A sample of nickel is heated to \(99.8^{\circ} \mathrm{C}\) and placed in a coffeecup calorimeter containing 150.0 \(\mathrm{g}\) water at $23.5^{\circ} \mathrm{C}$ . After the metal cools, the final temperature of metal and water mixture is \(25.0^{\circ} \mathrm{C}\) . If the specific heat capacity of nickel is 0.444 \(\mathrm{J} /^{\prime} \mathrm{C} \cdot \mathrm{g}\) what mass of nickel was originally heated? Assume no heat loss to the surroundings.
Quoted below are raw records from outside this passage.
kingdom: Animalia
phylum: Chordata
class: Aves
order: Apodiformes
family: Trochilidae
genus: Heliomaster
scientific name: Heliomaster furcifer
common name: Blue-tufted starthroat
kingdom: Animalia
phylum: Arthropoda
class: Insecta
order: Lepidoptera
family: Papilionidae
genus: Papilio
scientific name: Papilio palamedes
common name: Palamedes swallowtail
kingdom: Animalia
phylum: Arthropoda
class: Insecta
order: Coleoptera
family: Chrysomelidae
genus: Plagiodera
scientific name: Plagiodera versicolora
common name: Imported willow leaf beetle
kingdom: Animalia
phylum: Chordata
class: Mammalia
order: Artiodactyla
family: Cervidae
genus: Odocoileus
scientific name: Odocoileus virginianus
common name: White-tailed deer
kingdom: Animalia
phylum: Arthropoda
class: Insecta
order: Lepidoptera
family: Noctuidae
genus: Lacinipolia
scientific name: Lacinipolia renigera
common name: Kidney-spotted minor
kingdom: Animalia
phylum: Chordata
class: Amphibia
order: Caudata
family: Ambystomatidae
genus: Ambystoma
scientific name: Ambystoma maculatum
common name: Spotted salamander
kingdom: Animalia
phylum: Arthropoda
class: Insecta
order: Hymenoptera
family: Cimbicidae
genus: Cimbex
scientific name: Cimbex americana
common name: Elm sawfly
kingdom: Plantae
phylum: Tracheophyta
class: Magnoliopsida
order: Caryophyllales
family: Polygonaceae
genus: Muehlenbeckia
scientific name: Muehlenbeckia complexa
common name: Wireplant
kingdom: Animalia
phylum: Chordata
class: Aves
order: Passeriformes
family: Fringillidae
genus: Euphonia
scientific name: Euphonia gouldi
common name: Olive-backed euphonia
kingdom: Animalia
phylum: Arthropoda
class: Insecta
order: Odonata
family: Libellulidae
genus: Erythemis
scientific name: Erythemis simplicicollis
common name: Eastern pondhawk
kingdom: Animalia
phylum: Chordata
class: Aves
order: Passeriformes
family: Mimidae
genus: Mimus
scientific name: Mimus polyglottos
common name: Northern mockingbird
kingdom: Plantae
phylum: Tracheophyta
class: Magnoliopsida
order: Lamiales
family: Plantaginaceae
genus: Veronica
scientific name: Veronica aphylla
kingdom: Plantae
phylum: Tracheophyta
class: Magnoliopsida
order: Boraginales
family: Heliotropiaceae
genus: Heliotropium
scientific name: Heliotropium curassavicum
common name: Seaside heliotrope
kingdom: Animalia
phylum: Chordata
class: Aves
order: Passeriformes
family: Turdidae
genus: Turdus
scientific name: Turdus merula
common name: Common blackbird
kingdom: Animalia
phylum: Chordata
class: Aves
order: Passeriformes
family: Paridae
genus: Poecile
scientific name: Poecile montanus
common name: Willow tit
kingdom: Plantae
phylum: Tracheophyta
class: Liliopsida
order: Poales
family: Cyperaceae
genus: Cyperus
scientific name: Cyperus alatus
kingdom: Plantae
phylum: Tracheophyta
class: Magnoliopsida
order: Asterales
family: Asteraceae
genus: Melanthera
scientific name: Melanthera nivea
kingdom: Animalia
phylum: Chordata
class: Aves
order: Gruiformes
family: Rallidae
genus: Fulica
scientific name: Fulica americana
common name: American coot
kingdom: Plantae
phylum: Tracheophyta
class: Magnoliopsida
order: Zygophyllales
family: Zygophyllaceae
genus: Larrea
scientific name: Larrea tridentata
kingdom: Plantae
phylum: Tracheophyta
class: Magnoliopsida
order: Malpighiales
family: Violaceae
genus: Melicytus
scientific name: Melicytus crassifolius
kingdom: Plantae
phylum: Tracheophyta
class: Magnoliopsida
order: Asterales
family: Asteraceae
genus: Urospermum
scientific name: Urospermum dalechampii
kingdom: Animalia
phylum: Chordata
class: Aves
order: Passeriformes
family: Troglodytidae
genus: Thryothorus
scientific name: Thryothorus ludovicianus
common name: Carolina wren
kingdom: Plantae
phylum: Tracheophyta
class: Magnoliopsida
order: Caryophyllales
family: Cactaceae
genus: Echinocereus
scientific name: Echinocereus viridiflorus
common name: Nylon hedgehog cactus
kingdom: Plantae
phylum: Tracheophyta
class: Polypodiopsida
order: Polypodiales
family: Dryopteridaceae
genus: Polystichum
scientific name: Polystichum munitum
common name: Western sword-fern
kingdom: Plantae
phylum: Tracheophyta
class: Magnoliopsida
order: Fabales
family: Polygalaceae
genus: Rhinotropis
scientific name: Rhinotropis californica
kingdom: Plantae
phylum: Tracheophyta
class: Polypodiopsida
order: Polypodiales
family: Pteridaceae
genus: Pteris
: We are given: - Initial temperature of nickel, \(T_{Ni_{initial}} = 99.8^{\circ} \mathrm{C}\) - Initial temperature of water, \(T_{water_{initial}} = 23.5^{\circ} \mathrm{C}\) - Final temperature of metal-water mixture, \(T_{final} = 25.0^{\circ} \mathrm{C}\) - Mass of water present, \(m_{water} = 150.0\,g\) - Specific heat capacity of nickel, \(C_{Ni} = 0.444\, \frac{\mathrm{J}}{^{\circ} \mathrm{C} \cdot \mathrm{g}}\) We need to find the mass of the nickel, \(m_{Ni}\).

: Since there is no heat loss to the surroundings, the heat gained by water (\(Q_{water}\)) equals the heat lost by nickel (\(Q_{Ni}\)). We can write the heat transfer equation as follows: \(Q_{water} = -Q_{Ni}\)

: The heat gained by water can be calculated using the specific heat capacity of water, the mass of water, and the temperature difference: \(Q_{water} = m_{water} \cdot C_{water} \cdot (T_{final} - T_{water_{initial}})\) Here, the specific heat capacity of water, \(C_{water} = 4.18\, \frac{\mathrm{J}}{^{\circ} \mathrm{C} \cdot \mathrm{g}}\). Now, we plug in the given values: \(Q_{water} = (150.0\,g) \cdot (4.18\, \frac{\mathrm{J}}{^{\circ} \mathrm{C} \cdot \mathrm{g}}) \cdot (25.0^{\circ} \mathrm{C} - 23.5^{\circ} \mathrm{C})\)

: The heat lost by nickel can be calculated using the specific heat capacity of nickel, the mass of nickel, and the temperature difference: \(Q_{Ni} = m_{Ni} \cdot C_{Ni} \cdot (T_{Ni_{initial}} - T_{final})\) Now, we use the equation from Step 2 to substitute for \(Q_{Ni}\): \(Q_{water} = -m_{Ni} \cdot C_{Ni} \cdot (T_{Ni_{initial}} - T_{final})\)

: Now, we can plug in the values of \(Q_{water}\) and \(C_{Ni}\) along with the temperatures to solve for \(m_{Ni}\): \((150.0\,g) \cdot (4.18\, \frac{\mathrm{J}}{^{\circ} \mathrm{C} \cdot \mathrm{g}}) \cdot (25.0^{\circ} \mathrm{C} - 23.5^{\circ} \mathrm{C}) = -m_{Ni} \cdot (0.444\, \frac{\mathrm{J}}{^{\circ} \mathrm{C} \cdot \mathrm{g}}) \cdot (99.8^{\circ} \mathrm{C} - 25.0^{\circ} \mathrm{C})\) Divide both sides by the product of the specific heat capacity of nickel and the temperature difference to find the mass of nickel: \(m_{Ni} = \frac{(150.0\,g) \cdot (4.18\, \frac{\mathrm{J}}{^{\circ} \mathrm{C} \cdot \mathrm{g}}) \cdot (25.0^{\circ} \mathrm{C} - 23.5^{\circ} \mathrm{C})}{(0.444\, \frac{\mathrm{J}}{^{\circ} \mathrm{C} \cdot \mathrm{g}}) \cdot (99.8^{\circ} \mathrm{C} - 25.0^{\circ} \mathrm{C})}\)

: Perform the calculations to determine the mass of nickel: \(m_{Ni} \approx 33.1\,g\) The mass of the nickel sample that was originally heated is approximately \(33.1\,g\).